Reading text —
Quest into the Unknown (eBook)
Vertebrate Publishing (Verlag)
978-1-911342-84-7 (ISBN)
Tony Howard grew up in the Chew Valley, at the northern tip of the Peak District. After starting climbing in 1953, Tony became well known in climbing circles for his new routes and his contribution to local guidebooks. He worked as an instructor in the early 1960s and qualified as a BMC Guide in 1965, the year he and his friends famously made the first ascent of Norway's 1,000-metre Troll Wall. Tony was a founding partner of Troll Climbing Equipment, producing many innovative designs such as the world's first commercial range of nuts, the first climbing sit harnesses and the first sewn slings. He has climbed all over the world, discovering new areas and making many first ascents. Tony is a regular contributor to outdoor magazines, and has written or contributed to guidebooks for the English Peak District, Norway, Oman, Morocco, Jordan and Palestine.
We are all climbing where we are and with the gear we use in no small part due to Tony Howard's quest for adventure. Tony Howard rose to fame in 1965 as a member of a group of young climbers from northern England who made the first British ascent of Norway's Troll Wall; a climb described by Joe Brown as, 'One of the greatest ever achievements by British rock climbers'. Tony went on to design the modern sit harness, now used worldwide by most climbers. He founded the company Troll Climbing Equipment but never stopped exploring. Quest into the Unknown is his story. Tony has dedicated his life to travelling the world in search of unclimbed rock faces and remote trekking adventures. The scale of his travels is vast: he has visited all of the North African countries, much of the Arab land of the Middle East, the mountainous regions of Scandinavia, Canada and the rocky spine of the Americas, the Himalaya, remote Indian provinces, South East Asia, Madagascar, South Georgia and Antarctica. This book, the last word in adventure travel, takes the reader from Tony's youth spent developing the crags of the English Peak District, via whaling ships in the Southern Ocean, thousand-mile canoe trips in the Canadian Arctic, living amongst the Bedouin in the rocky mountains of Jordan, to the isolated opium tribes of Thailand. Tony Howard's Quest into the Unknown is the jaw-dropping account of a life of adventure that is the very definition of true exploration.
I belonged to that generation which saw, by chance, the end of a thousand years’ life.

Data shown —
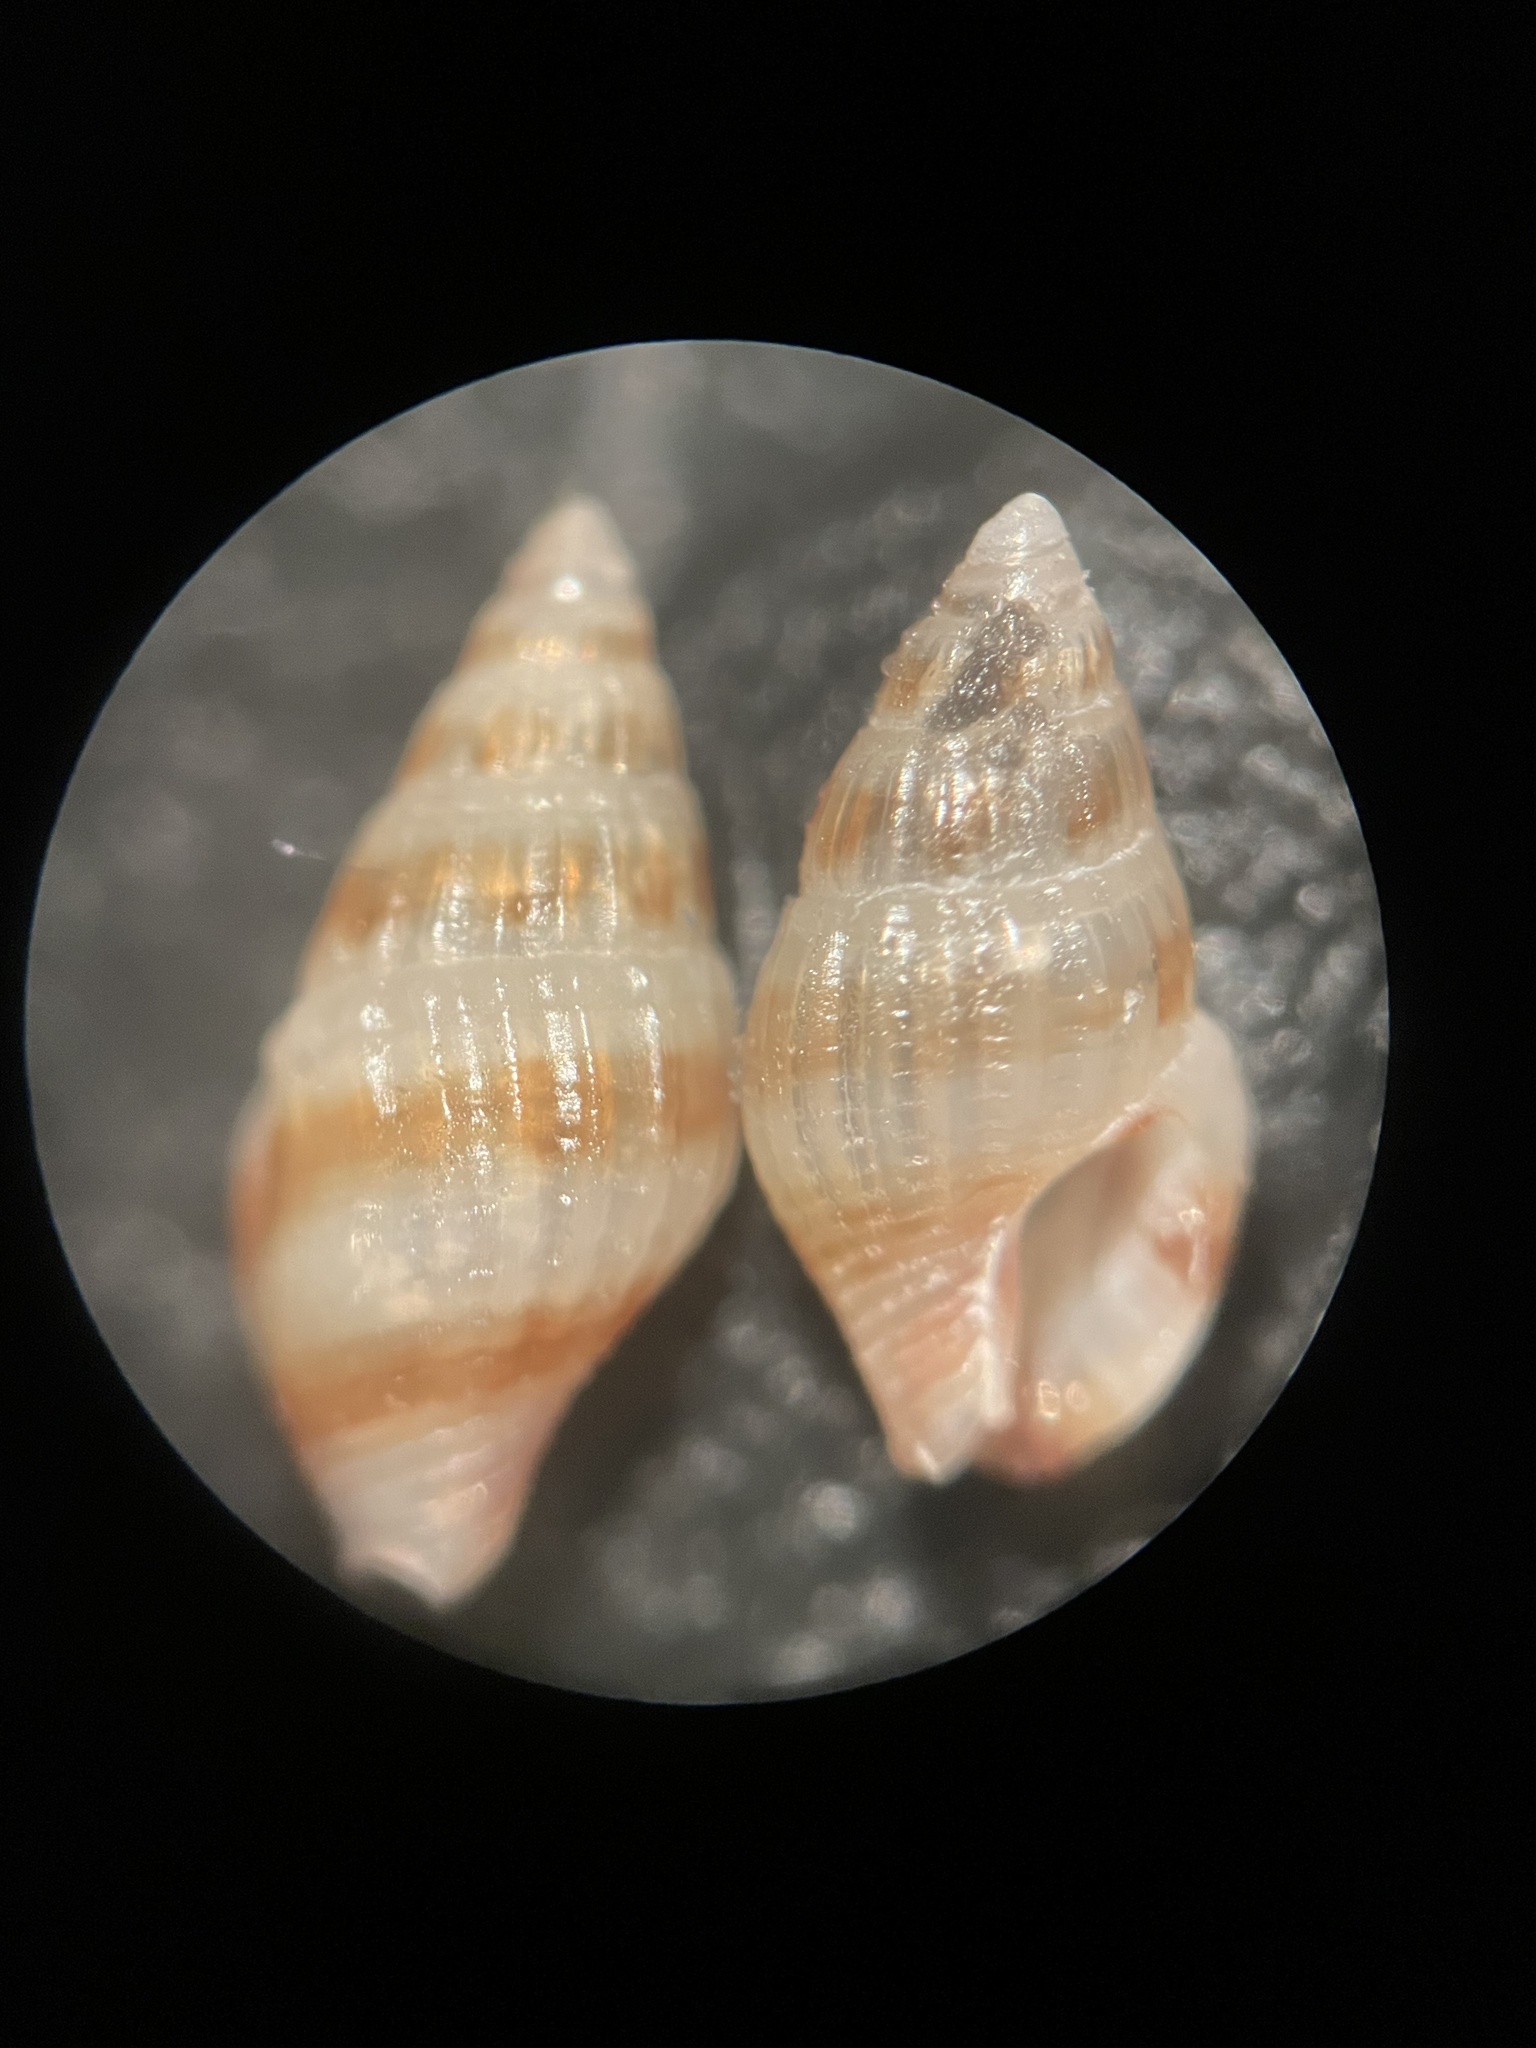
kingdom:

Required work — List every place for which, according to the text about Tony Howard, he has written or contributed to guidebooks.

Completed task — The English Peak District, Norway, Oman, Morocco, Jordan and Palestine.